To test the performance of the dune toe location algorithms in pybeach, 200 profiles were reserved as testing data and were not at all involved in ML model development. These profiles are located in the pybeach GitHub repository. Figure 3 and Table 1 show the performance of the different dune toe detection algorithms (ML, MC, RR, PD) and can be reproduced using the example Jupyter notebook contained within the pybeach GitHub repository. It can be seen that the ML model considerably outperforms the other dune toe location algorithms for this testing set of 200 beach profiles.
pybeach is available on the Python Package Index (PyPI) and can be installed with the following:
pip install pybeachGiven an array of cross-shore coordinates, x of shape (m,) and corresponding elevations z of shape (m,) for a single profile or shape (m, n) for n profiles, pybeach can be used as follows to make predictions of the dune toe location:
from pybeach.beach import Profile
# Some syntehtic data
import numpy as np
x = np.arange(0, 80, 0.5)
z = np.concatenate((np.linspace(4, 5, 40),
np.linspace(5, 2, 10),
np.linspace(2, 0, 91)[1:],
np.linspace(0, -1, 20)))
# Instantiate Profile class
pb = Profile(x, z)
# Predict dune toe location
toe_ml = pb.predict_dunetoe_ml('mixed_clf') # use the machine learning (ML) method
toe_mc = pb.predict_dunetoe_mc() # use the maximum curvature (MC) method
toe_rr = pb.predict_dunetoe_rr() # use the relative relief (RR) method
toe_pd = pb.predict_dunetoe_pd() # use the perpendicular distance (PD) method
# Predict shoreline and dune crest location
crest = pb.predict_dunecrest()
shoreline = pb.predict_shoreline()The pybeach source code can be found on github. Please see the example Jupyter notebook for additional information on how to use pybeach and to re-create figures presented in this paper.

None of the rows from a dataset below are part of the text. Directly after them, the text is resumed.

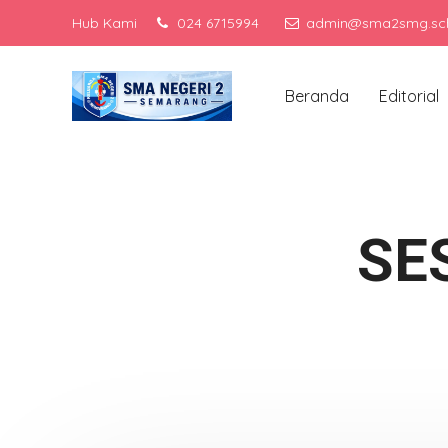
Hub Kami
024 6715994
admin@sma2smg.sch
Me
Beranda
Editorial
SE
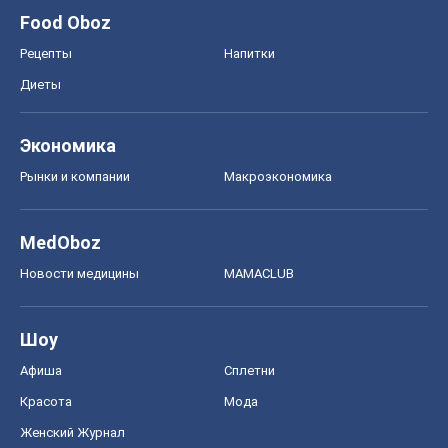
Food Oboz
Рецепты
Напитки
Диеты
Экономика
Рынки и компании
Mакроэкономика
MedOboz
Новости медицины
MAMACLUB
Шоу
Афиша
Сплетни
Красота
Мода
Женский Журнал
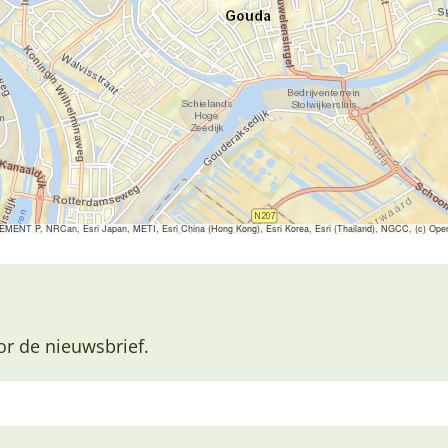
ENT P, NRCan, Esri Japan, METI, Esri China (Hong Kong), Esri Korea, Esri (Thailand), NGCC, (c) Ope
or de nieuwsbrief.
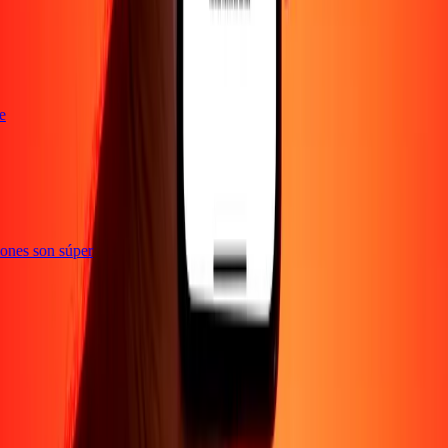
nte
cciones son súper
Empresa
Acerca de
Blog
Empleos
Seguridad
Corporativo
Conviértete en agente
Soporte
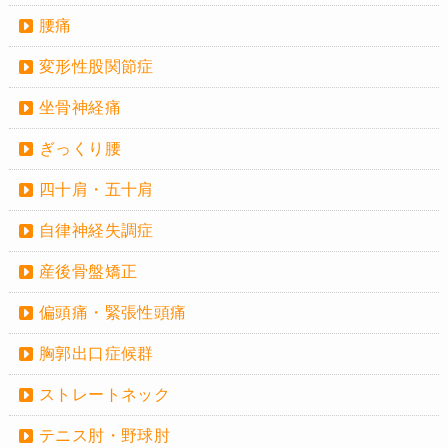
腰痛
変形性股関節症
坐骨神経痛
ぎっくり腰
四十肩・五十肩
自律神経失調症
産後骨盤矯正
偏頭痛・緊張性頭痛
胸郭出口症候群
ストレートネック
テニス肘・野球肘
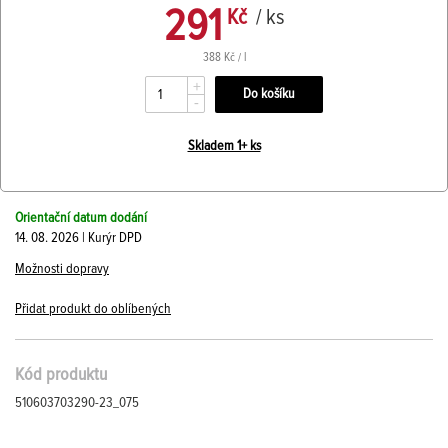
291
Kč
/ ks
388 Kč / l
+
-
Skladem 1+ ks
Orientační datum dodání
14. 08. 2026 | Kurýr DPD
Možnosti dopravy
Přidat produkt do oblíbených
Kód produktu
510603703290-23_075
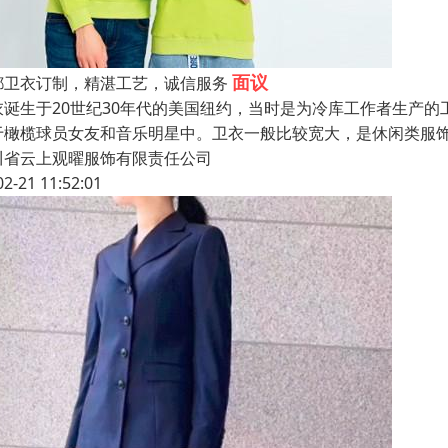
面议
都卫衣订制，精湛工艺，诚信服务
衣诞生于20世纪30年代的美国纽约，当时是为冷库工作者生产
于橄榄球员女友和音乐明星中。卫衣一般比较宽大，是休闲类服
川省云上观曜服饰有限责任公司
02-21 11:52:01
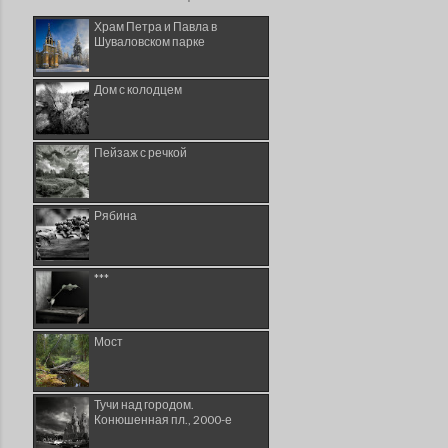
Храм Петра и Павла в
Шуваловском парке
Дом с колодцем
Пейзаж с речкой
Рябина
***
Мост
Тучи над городом.
Конюшенная пл., 2000-е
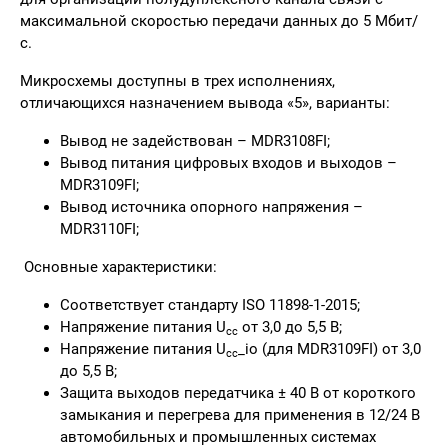
максимальной скоростью передачи данных до 5 Мбит/
с.
Микросхемы доступны в трех исполнениях,
отличающихся назначением вывода «5», варианты:
Вывод не задействован – MDR3108FI;
Вывод питания цифровых входов и выходов –
MDR3109FI;
Вывод источника опорного напряжения –
MDR3110FI;
Основные характеристики:
Соответствует стандарту ISO 11898-1-2015;
Напряжение питания U
от 3,0 до 5,5 В;
cc
Напряжение питания U
_io (для MDR3109FI) от 3,0
cc
до 5,5 В;
Защита выходов передатчика ± 40 В от короткого
замыкания и перегрева для применения в 12/24 В
автомобильных и промышленных системах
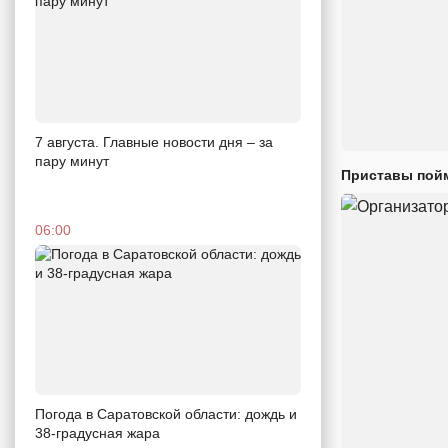
7 августа. Главные новости дня – за
пару минут
Приставы пойм
06:00
Погода в Саратовской области: дождь и
38-градусная жара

An ambition of pybeach is to act as a central repository for coastal data and algorithms related to morphological and hydrodynamic calculations and to integrate with existing coastal Python tools such as CoastSat [@Vos2019], py-wave-runup [@Leaman2019], CVNetica_VS [@Beuzen2019], and pyDGS [@Buscombe2013]. pybeach was created in such as way that it can easily be expanded upon in future. Immediate goals include adding capacity to identify morphological features like dune toes from 3D coastal data (such as digital elevation models) as well as adding new classes for the calculation of commonly used hydrodynamic parameters (e.g., wave height, wave length, wave period, wave runup).
I would like to thank those that contributed to the collection and processing of data used to develop the ML models in pybeach. In particular, Dr. Mitchell Harley, Prof. Jason H. Middleton, Peter J. Mumford, and the UNSW School of Aviation for conducting the Airborne Lidar surveys and Lidar data pre- processing for the June 2016 storm, and Dr. Kara Doran, Dr. Nathaniel Plant, Dr. Hilary Stockdon, and the USGS for providing the Hurricane Ivan Lidar data, available online here.